(Per-instance keypoint data)
——————————

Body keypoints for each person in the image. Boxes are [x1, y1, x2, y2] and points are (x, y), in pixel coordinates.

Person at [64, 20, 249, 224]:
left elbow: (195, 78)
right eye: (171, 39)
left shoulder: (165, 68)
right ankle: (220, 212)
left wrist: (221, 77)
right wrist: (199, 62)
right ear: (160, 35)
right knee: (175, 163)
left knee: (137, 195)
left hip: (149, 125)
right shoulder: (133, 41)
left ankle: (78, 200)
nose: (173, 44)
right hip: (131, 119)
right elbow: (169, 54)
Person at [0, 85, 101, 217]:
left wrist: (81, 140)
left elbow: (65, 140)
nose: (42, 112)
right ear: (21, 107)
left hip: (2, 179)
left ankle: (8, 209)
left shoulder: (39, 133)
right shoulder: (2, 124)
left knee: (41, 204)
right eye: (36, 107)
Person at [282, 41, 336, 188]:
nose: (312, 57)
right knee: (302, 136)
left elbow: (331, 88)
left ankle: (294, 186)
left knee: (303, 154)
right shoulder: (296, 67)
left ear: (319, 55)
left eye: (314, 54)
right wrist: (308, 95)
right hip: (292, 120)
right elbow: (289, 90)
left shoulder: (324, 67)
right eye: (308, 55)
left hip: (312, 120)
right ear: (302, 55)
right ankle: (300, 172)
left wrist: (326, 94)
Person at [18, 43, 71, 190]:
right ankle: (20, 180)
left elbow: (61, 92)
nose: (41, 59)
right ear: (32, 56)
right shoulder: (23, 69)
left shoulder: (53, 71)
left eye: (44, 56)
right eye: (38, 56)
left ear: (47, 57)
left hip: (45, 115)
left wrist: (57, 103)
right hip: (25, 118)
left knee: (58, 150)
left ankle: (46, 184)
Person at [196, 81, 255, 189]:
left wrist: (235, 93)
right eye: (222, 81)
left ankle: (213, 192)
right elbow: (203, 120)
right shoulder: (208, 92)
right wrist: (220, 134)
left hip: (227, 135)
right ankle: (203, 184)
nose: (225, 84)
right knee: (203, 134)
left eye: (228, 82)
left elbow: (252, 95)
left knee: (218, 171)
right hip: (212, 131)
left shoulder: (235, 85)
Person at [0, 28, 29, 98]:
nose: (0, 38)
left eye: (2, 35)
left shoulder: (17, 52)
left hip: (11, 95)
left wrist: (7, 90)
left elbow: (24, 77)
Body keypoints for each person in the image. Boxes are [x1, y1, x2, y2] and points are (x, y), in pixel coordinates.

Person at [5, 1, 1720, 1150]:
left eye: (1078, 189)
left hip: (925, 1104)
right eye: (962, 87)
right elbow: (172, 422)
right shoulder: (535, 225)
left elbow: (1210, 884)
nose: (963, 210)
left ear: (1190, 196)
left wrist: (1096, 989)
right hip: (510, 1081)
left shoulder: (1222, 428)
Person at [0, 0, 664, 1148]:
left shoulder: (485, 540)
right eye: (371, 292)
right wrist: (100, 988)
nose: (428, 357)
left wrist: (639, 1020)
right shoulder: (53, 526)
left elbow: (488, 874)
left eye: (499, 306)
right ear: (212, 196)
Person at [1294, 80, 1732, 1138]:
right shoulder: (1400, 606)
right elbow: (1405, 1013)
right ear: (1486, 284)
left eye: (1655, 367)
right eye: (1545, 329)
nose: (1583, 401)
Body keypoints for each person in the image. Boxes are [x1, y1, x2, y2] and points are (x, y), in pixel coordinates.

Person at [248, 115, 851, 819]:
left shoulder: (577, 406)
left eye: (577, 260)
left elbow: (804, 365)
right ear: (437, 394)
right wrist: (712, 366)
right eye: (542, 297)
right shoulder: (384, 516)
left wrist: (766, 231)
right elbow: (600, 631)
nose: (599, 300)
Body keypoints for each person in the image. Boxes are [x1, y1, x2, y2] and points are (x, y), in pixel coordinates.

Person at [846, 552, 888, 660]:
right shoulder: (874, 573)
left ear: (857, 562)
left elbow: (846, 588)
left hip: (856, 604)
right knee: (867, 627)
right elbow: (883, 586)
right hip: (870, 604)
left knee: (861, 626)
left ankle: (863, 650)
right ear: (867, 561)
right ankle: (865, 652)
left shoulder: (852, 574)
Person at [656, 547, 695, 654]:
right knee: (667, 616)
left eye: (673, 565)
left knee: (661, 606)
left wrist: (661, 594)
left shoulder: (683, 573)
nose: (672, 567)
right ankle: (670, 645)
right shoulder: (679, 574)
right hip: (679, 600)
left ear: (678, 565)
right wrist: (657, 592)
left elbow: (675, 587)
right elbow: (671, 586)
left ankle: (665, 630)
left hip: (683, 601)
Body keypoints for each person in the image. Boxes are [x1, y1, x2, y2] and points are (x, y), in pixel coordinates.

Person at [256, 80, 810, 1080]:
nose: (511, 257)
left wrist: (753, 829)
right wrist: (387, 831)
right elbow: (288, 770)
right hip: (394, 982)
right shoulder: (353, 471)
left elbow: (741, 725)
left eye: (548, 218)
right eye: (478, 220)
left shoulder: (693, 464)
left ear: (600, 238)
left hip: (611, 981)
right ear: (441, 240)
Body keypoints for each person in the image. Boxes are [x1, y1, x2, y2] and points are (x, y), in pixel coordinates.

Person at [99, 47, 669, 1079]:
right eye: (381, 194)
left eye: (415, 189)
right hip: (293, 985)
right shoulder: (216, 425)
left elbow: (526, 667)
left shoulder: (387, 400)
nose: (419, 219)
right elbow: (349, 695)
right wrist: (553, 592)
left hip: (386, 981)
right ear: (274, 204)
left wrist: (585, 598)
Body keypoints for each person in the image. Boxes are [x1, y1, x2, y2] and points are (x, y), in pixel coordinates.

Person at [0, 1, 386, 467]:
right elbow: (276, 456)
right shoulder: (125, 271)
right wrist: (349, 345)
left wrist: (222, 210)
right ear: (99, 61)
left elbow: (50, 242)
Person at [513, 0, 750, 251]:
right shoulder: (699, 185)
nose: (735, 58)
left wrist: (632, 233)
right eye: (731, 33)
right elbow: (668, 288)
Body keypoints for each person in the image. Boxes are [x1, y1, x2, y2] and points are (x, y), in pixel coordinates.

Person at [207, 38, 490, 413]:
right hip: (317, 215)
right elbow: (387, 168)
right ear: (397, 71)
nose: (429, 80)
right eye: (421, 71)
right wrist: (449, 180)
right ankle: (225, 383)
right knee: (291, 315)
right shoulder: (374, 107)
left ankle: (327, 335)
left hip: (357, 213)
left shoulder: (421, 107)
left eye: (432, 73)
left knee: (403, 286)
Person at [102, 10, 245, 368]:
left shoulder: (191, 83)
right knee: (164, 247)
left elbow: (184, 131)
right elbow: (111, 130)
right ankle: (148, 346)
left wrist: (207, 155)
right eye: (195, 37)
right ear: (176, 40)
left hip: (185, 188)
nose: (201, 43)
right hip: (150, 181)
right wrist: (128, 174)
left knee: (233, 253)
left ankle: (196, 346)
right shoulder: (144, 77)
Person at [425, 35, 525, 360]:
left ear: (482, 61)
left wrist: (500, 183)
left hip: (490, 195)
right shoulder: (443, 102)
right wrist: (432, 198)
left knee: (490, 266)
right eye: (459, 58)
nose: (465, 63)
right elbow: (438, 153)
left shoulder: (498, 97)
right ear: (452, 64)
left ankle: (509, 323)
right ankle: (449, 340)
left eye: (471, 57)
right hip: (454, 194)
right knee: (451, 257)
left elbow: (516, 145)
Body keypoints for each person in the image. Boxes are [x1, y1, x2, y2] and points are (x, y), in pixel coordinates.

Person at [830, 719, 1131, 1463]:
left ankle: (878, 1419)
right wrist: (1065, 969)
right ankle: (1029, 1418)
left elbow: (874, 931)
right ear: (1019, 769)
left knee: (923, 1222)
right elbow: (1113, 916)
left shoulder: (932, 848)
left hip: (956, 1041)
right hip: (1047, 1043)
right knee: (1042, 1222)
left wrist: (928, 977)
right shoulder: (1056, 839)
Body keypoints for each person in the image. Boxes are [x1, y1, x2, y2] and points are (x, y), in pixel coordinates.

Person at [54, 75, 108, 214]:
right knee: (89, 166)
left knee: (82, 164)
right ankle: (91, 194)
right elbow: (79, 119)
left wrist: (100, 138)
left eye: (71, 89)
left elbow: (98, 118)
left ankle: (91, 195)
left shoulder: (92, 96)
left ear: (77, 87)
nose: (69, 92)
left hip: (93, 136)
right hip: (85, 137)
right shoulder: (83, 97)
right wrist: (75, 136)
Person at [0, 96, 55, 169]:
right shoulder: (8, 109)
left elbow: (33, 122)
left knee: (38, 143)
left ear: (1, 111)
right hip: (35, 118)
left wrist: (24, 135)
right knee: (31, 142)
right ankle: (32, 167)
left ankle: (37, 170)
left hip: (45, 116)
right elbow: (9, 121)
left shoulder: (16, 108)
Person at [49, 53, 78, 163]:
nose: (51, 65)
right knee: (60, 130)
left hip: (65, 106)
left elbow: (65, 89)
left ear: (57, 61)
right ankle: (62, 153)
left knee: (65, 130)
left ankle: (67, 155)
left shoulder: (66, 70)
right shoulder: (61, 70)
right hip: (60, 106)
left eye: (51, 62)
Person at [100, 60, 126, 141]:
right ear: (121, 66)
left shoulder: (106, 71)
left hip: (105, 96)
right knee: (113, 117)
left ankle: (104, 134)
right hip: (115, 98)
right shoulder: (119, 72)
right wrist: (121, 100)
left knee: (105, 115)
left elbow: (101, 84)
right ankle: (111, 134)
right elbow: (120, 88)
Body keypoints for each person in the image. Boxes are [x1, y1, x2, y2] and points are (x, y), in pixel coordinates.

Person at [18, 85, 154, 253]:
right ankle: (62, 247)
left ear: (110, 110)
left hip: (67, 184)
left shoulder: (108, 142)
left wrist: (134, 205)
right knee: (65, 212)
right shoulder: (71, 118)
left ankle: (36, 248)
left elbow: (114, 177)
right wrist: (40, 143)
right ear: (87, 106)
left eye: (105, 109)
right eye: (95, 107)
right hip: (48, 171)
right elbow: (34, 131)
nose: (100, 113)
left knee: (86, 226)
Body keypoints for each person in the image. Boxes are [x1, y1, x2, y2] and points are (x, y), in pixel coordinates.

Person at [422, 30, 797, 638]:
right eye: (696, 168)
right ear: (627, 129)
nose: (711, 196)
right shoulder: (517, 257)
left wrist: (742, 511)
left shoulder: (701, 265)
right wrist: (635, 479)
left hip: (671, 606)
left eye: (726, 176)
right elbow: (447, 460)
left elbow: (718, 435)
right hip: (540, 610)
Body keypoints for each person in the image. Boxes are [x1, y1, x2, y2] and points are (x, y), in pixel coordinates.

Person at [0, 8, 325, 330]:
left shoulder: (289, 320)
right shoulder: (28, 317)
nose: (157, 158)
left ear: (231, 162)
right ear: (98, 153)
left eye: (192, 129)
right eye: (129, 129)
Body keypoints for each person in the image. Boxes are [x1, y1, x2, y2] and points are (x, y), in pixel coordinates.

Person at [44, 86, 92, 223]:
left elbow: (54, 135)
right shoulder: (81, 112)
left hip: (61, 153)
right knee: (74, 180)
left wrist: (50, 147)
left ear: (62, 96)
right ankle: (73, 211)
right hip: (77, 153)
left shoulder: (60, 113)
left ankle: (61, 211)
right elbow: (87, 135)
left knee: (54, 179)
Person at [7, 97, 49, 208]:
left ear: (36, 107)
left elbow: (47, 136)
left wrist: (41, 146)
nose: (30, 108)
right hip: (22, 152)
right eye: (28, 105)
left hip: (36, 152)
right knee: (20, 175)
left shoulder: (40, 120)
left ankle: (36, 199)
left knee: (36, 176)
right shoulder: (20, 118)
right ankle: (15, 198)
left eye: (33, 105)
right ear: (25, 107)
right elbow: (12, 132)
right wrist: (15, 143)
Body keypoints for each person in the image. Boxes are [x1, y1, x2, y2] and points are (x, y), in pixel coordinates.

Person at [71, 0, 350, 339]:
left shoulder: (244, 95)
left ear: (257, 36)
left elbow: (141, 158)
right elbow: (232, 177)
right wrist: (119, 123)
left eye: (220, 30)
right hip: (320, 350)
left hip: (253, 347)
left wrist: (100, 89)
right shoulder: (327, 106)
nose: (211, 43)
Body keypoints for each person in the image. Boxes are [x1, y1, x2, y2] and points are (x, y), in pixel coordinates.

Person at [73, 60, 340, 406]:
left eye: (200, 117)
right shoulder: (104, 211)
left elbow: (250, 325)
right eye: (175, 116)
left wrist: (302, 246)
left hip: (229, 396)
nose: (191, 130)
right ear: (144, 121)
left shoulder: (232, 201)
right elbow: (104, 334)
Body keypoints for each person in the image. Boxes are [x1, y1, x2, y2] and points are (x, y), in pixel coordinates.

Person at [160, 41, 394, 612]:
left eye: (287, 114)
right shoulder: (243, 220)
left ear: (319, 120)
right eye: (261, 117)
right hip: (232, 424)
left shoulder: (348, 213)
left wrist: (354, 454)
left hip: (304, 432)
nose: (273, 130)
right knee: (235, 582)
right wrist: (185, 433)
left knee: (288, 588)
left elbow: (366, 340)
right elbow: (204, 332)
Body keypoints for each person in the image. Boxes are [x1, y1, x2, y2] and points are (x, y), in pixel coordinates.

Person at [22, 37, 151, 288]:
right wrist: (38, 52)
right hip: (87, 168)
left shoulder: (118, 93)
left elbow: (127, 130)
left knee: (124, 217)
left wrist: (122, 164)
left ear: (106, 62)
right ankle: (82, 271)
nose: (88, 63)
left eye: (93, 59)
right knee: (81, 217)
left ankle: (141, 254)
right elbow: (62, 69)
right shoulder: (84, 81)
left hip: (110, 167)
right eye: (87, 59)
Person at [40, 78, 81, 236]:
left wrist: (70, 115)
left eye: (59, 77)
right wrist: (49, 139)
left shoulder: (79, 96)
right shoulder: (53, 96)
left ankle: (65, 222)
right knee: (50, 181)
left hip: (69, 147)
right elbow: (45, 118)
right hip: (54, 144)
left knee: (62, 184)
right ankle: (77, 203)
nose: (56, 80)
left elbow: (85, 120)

——————————

Exercise
With the line holding "right wrist: (657, 592)" as the first and the line holding "left wrist: (753, 829)" as the last, set down that range of the entries above exactly, and nothing else.

Written answer
right wrist: (657, 592)
left elbow: (675, 587)
right elbow: (671, 586)
left ankle: (665, 630)
left hip: (683, 601)
Body keypoints for each person in the image. Boxes are [x1, y1, x2, y2] and points are (x, y), in pixel coordinates.

Person at [256, 80, 810, 1080]:
nose: (511, 257)
left wrist: (753, 829)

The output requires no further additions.